ABOUT THIS EXERCISE: Write the data out again, character for character, with no images.

RECORDED INFORMATION:
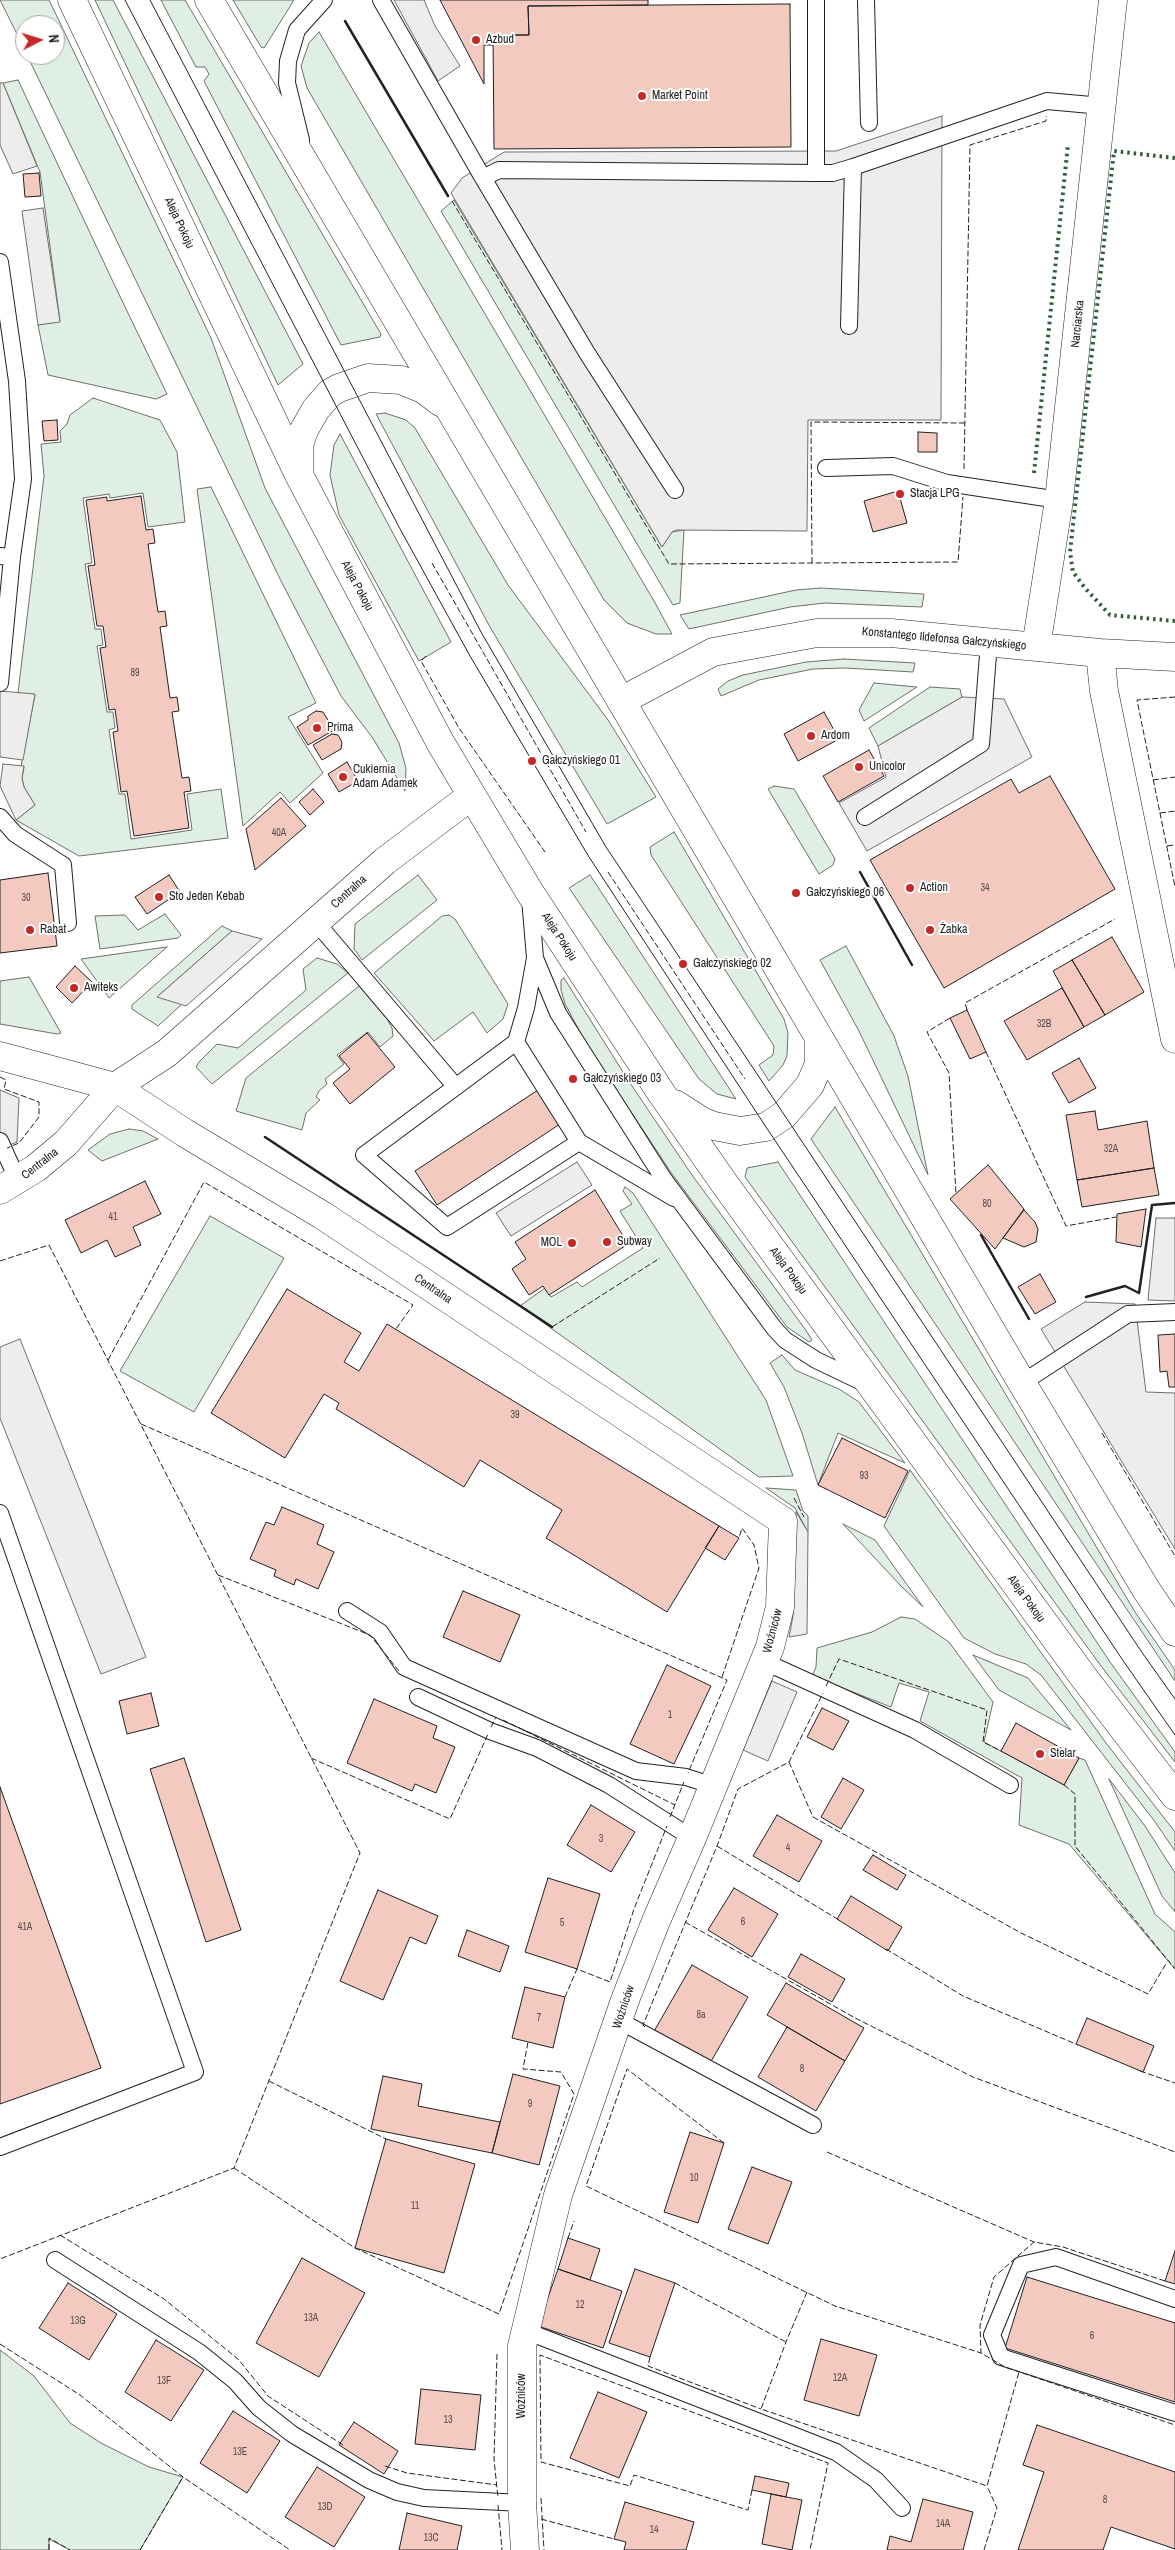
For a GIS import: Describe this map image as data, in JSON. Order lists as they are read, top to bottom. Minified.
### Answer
{"streets":{"main road":["Aleja Pokoju","Narciarska","Konstantego Ildefonsa Gałczyńskiego","Centralna","Woźniców"]},"crossings":[["Aleja Pokoju","Centralna"],["Narciarska","Konstantego Ildefonsa Gałczyńskiego"],["Centralna","Woźniców"]],"places":["Azbud","Market Point","Stacja LPG","Prima","Ardom","Gałczyńskiego 01","Unicolor","Cukiernia Adam Adamek","Action","Gałczyńskiego 06","Sto Jeden Kebab","Rabat","Żabka","Gałczyńskiego 02","Awiteks","Gałczyńskiego 03","Subway","MOL","Stelar"],"house_numbers":["89","40A","34","30","32B","32A","80","41","39","93","1","3","4","6","5","41A","8a","7","8","9","10","11","12","13A","13G","6","12A","13F","13","13E","8","13D","14A","14","13C"],"north":"right"}
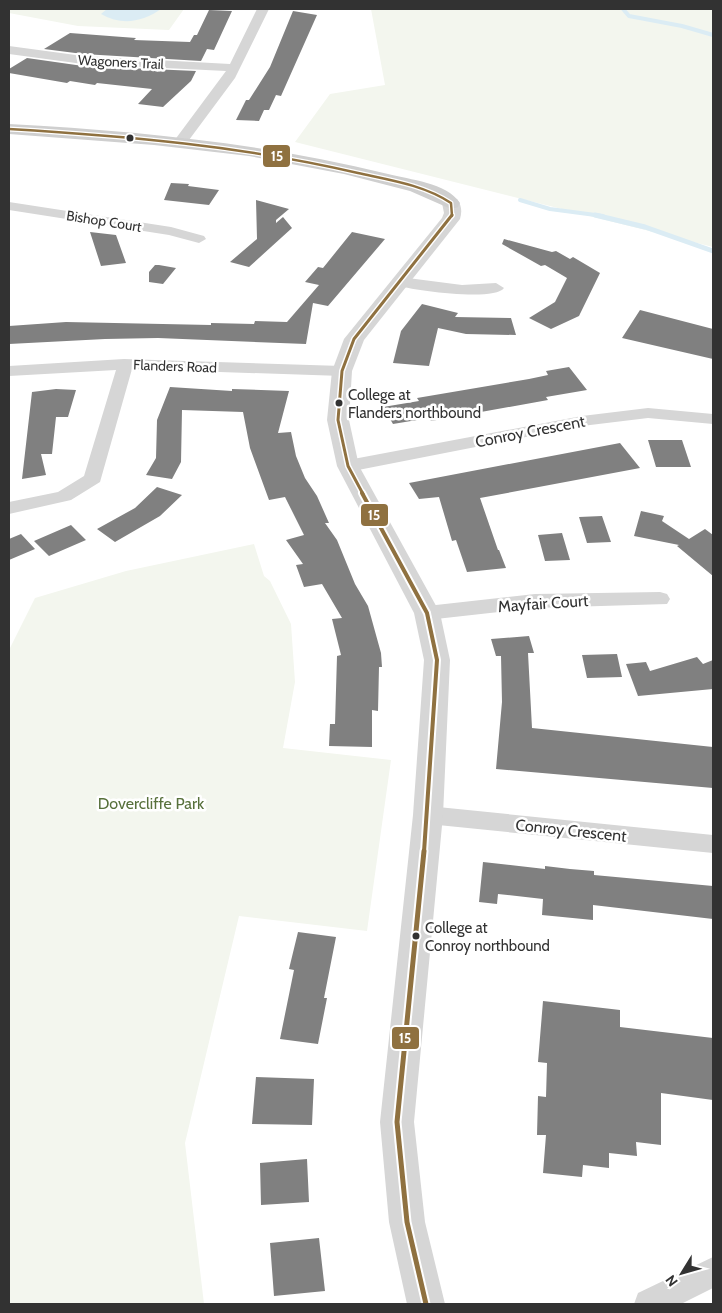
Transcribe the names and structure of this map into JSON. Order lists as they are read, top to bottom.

FINAL ANSWER:
For a GIS import: Describe this map image as data, in JSON. Order lists as they are read, top to bottom. Minified.
### Answer
{"streets":{"main road":["Aleja Pokoju","Narciarska","Konstantego Ildefonsa Gałczyńskiego","Centralna","Woźniców"]},"crossings":[["Aleja Pokoju","Centralna"],["Narciarska","Konstantego Ildefonsa Gałczyńskiego"],["Centralna","Woźniców"]],"places":["Azbud","Market Point","Stacja LPG","Prima","Ardom","Gałczyńskiego 01","Unicolor","Cukiernia Adam Adamek","Action","Gałczyńskiego 06","Sto Jeden Kebab","Rabat","Żabka","Gałczyńskiego 02","Awiteks","Gałczyńskiego 03","Subway","MOL","Stelar"],"house_numbers":["89","40A","34","30","32B","32A","80","41","39","93","1","3","4","6","5","41A","8a","7","8","9","10","11","12","13A","13G","6","12A","13F","13","13E","8","13D","14A","14","13C"],"north":"right"}
Transcribe the names and structure of this map into JSON. Order lists as they are read, top to bottom.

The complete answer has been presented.